The scenario is an edge condition and not that likely once pbspro is working, but does this reveal a more fundamental logical flaw? If pbs_comm is used (ie., a “stock” build/install where pbs_comm is the expected intra-pbs communications service) and then pbs_comm is killed/blocked/whatever, the server neither reports lack of comms with the moms, nor changes mom states, nor tracks actual mom state changes.
Expected behavior: some form of state change for moms with which expected comms fail – down-comms-lost, down-unknown, signal-stolen-by-space-aliens, anything but “no change” and certainly not state=free.

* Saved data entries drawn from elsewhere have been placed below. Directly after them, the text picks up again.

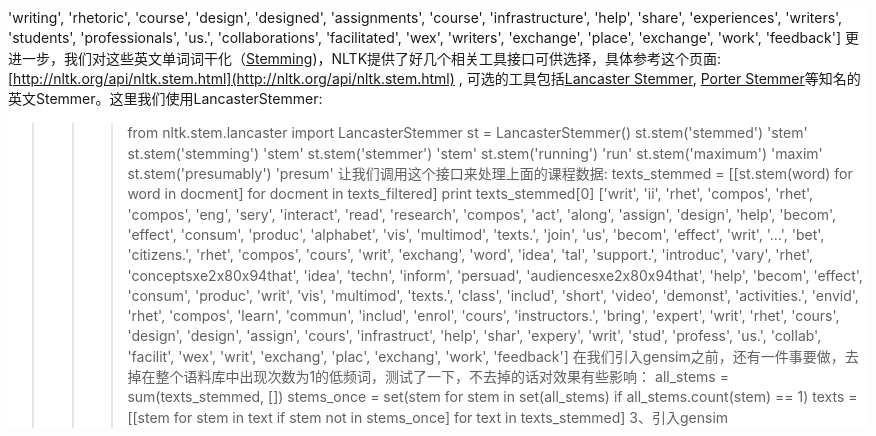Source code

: 'writing', 'rhetoric', 'course', 'design', 'designed', 'assignments',
'course', 'infrastructure', 'help', 'share', 'experiences', 'writers',
'students', 'professionals', 'us.', 'collaborations', 'facilitated',
'wex', 'writers', 'exchange', 'place', 'exchange', 'work', 'feedback']
更进一步，我们对这些英文单词词干化（[Stemming](http://en.wikipedia.org/wiki/Stemming))，NLTK提供了好几个相关工具接口可供选择，具体参考这个页面:
[http://nltk.org/api/nltk.stem.html](http://nltk.org/api/nltk.stem.html)
, 可选的工具包括[Lancaster
Stemmer](http://www.comp.lancs.ac.uk/computing/research/stemming/),
[Porter
Stemmer](http://tartarus.org/~martin/PorterStemmer/)等知名的英文Stemmer。这里我们使用LancasterStemmer:
>>> from nltk.stem.lancaster import LancasterStemmer
 >>> st = LancasterStemmer()
 >>> st.stem('stemmed')
 'stem'
 >>> st.stem('stemming')
 'stem'
 >>> st.stem('stemmer')
 'stem'
 >>> st.stem('running')
 'run'
 >>> st.stem('maximum')
 'maxim'
 >>> st.stem('presumably')
 'presum'
让我们调用这个接口来处理上面的课程数据:
 >>> texts_stemmed = [[st.stem(word) for word in docment] for
docment in texts_filtered]
 >>> print texts_stemmed[0]
 ['writ', 'ii', 'rhet', 'compos', 'rhet', 'compos', 'eng', 'sery',
'interact', 'read', 'research', 'compos', 'act', 'along', 'assign',
'design', 'help', 'becom', 'effect', 'consum', 'produc', 'alphabet',
'vis', 'multimod', 'texts.', 'join', 'us', 'becom', 'effect', 'writ',
'...', 'bet', 'citizens.', 'rhet', 'compos', 'cours', 'writ', 'exchang',
'word', 'idea', 'tal', 'support.', 'introduc', 'vary', 'rhet',
'conceptsxe2x80x94that', 'idea', 'techn', 'inform', 'persuad',
'audiencesxe2x80x94that', 'help', 'becom', 'effect', 'consum',
'produc', 'writ', 'vis', 'multimod', 'texts.', 'class', 'includ',
'short', 'video', 'demonst', 'activities.', 'envid', 'rhet', 'compos',
'learn', 'commun', 'includ', 'enrol', 'cours', 'instructors.', 'bring',
'expert', 'writ', 'rhet', 'cours', 'design', 'design', 'assign',
'cours', 'infrastruct', 'help', 'shar', 'expery', 'writ', 'stud',
'profess', 'us.', 'collab', 'facilit', 'wex', 'writ', 'exchang', 'plac',
'exchang', 'work', 'feedback']
在我们引入gensim之前，还有一件事要做，去掉在整个语料库中出现次数为1的低频词，测试了一下，不去掉的话对效果有些影响：
>>> all_stems = sum(texts_stemmed, [])
 >>> stems_once = set(stem for stem in set(all_stems) if
all_stems.count(stem) == 1)
 >>> texts = [[stem for stem in text if stem not in stems_once] for
text in texts_stemmed]
3、引入gensim
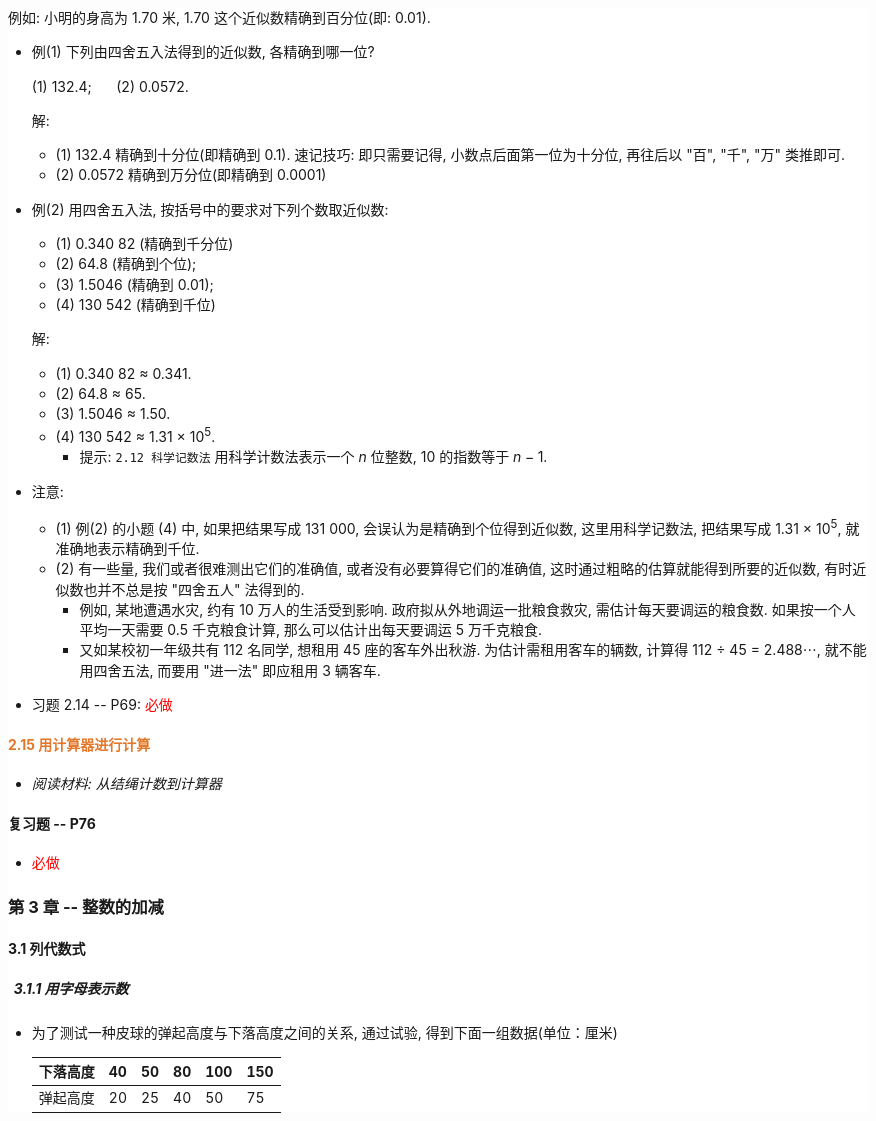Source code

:   例如: 小明的身高为 1.70 米, 1.70 这个近似数精确到百分位(即: 0.01).
- 例(1) 下列由四舍五入法得到的近似数, 各精确到哪一位?  
  
  (1) 132.4; $\quad$ (2) 0.0572.

  解:
    - (1) 132.4 精确到十分位(即精确到 0.1). 速记技巧: 即只需要记得,
      小数点后面第一位为十分位, 再往后以 "百", "千", "万" 类推即可.
    - (2) 0.0572 精确到万分位(即精确到 0.0001)
- 例(2) 用四舍五入法, 按括号中的要求对下列个数取近似数:
    + (1) 0.340 82 (精确到千分位)
    + (2) 64.8 (精确到个位);
    + (3) 1.5046 (精确到 0.01);
    + (4) 130 542 (精确到千位)
    
  解:
    + (1) 0.340 82 $\approx$ 0.341.
    + (2) 64.8 $\approx$ 65.
    + (3) 1.5046 $\approx$ 1.50.
    + (4) 130 542 $\approx$ 1.31 $\times$ $10^5$.
        - 提示: `2.12 科学记数法` 用科学计数法表示一个 $n$ 位整数,
          10 的指数等于 $n - 1$.
- 注意:
    + (1) 例(2) 的小题 (4) 中, 如果把结果写成 131 000,
      会误认为是精确到个位得到近似数, 这里用科学记数法, 把结果写成
      1.31 $\times$ $10^5$, 就准确地表示精确到千位.
    + (2) 有一些量, 我们或者很难测出它们的准确值, 或者没有必要算得它们的准确值,
      这时通过粗略的估算就能得到所要的近似数, 有时近似数也并不总是按 "四舍五人"
      法得到的.
        - 例如, 某地遭遇水灾, 约有 10 万人的生活受到影响.
          政府拟从外地调运一批粮食救灾, 需估计每天要调运的粮食数.
          如果按一个人平均一天需要 0.5 千克粮食计算, 那么可以估计出每天要调运 5
          万千克粮食.
        - 又如某校初一年级共有 112 名同学, 想租用 45 座的客车外出秋游.
          为估计需租用客车的辆数, 计算得 112 $\div$ 45 = 2.488$\cdots$,
          就不能用四舍五法, 而要用 "进一法" 即应租用 3 辆客车.
- 习题 2.14 -- P69: <span style="color: red">必做</span>
#### <span style="color: #e3772a">2.15 用计算器进行计算</span>
- *阅读材料: 从结绳计数到计算器*
#### 复习题 -- P76 
- <span style="color: red">必做</span>

### 第 3 章 -- 整数的加减
#### 3.1 列代数式 
##### $\,$ 3.1.1 用字母表示数
- 为了测试一种皮球的弹起高度与下落高度之间的关系, 通过试验,
  得到下面一组数据(单位：厘米)
  
  | 下落高度 | 40   | 50   | 80   | 100  | 150  |
  | -------- | ---- | ---- | ---- | ---- | ---- |
  | 弹起高度 | 20   | 25   | 40   | 50   | 75   |
  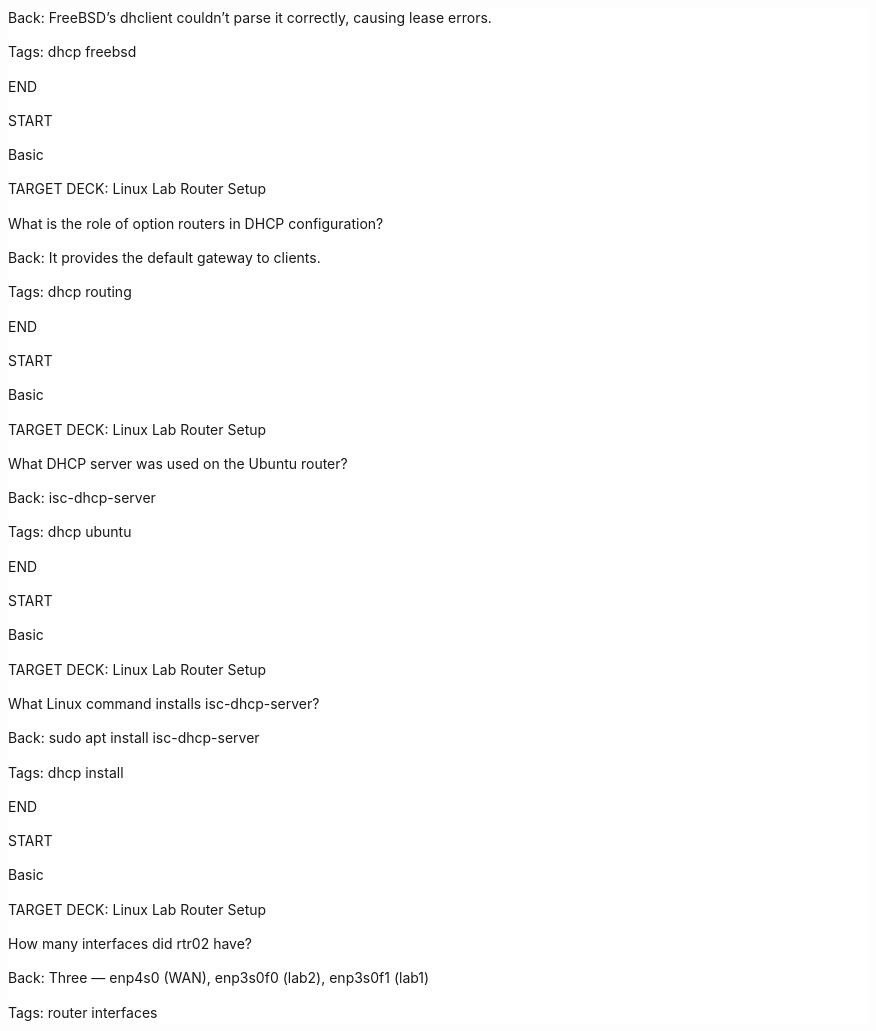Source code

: Back: FreeBSD’s dhclient couldn’t parse it correctly, causing lease errors.

Tags: dhcp freebsd



END

START

Basic

TARGET DECK: Linux Lab Router Setup

What is the role of option routers in DHCP configuration?

Back: It provides the default gateway to clients.

Tags: dhcp routing



END

START

Basic

TARGET DECK: Linux Lab Router Setup

What DHCP server was used on the Ubuntu router?

Back: isc-dhcp-server

Tags: dhcp ubuntu



END

START

Basic

TARGET DECK: Linux Lab Router Setup

What Linux command installs isc-dhcp-server?

Back: sudo apt install isc-dhcp-server

Tags: dhcp install



END

START

Basic

TARGET DECK: Linux Lab Router Setup

How many interfaces did rtr02 have?

Back: Three — enp4s0 (WAN), enp3s0f0 (lab2), enp3s0f1 (lab1)

Tags: router interfaces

Actual behavior: jobs attempt to place and fail (sister node failed to delete, etc) when in truth no place occurred at all, no mom logs report any attempt to place, no comms problems are reported in the server-side logs, no errors are reported via qstat/pbsnodes/qmgr/etc, and server-reported mom states do not change. Server-side comms appear to be handed off toward pbs_comms “blind”, without follow-up checks to validate the comms attempt.
To reproduce:
Start the 14.1.0 server/sched/comm and at least 1 configured mom so that pbsnodes shows the mom state=free. Kill pbs_comm. The mom stays state=free indefinitely.
Simulate a restart-persistent issue with the comm by editing pbs.conf (or the init/service script) to exclude comm startup, or firewall to drop the pbs_comm outbound port traffic, etc., then restart the server/sched. The server restarts without complaint and continues to report the mom as state=free.
Simulate mom fallout by killing the mom, dropping network connectivity, whatever. The server continues to report the mom as state=free. Compound this with the previous test – with the mom down, restart the server [such that pbs_comm does not start, or does not connect with the mom]. The server again restarts and continues reporting the mom, now effectively non-existent, as state=free.
Back out whatever measures were taken to prevent pbs_comm functionality and [re]start pbs_comm. The server begins reporting the actual mom state and All Is Well ™.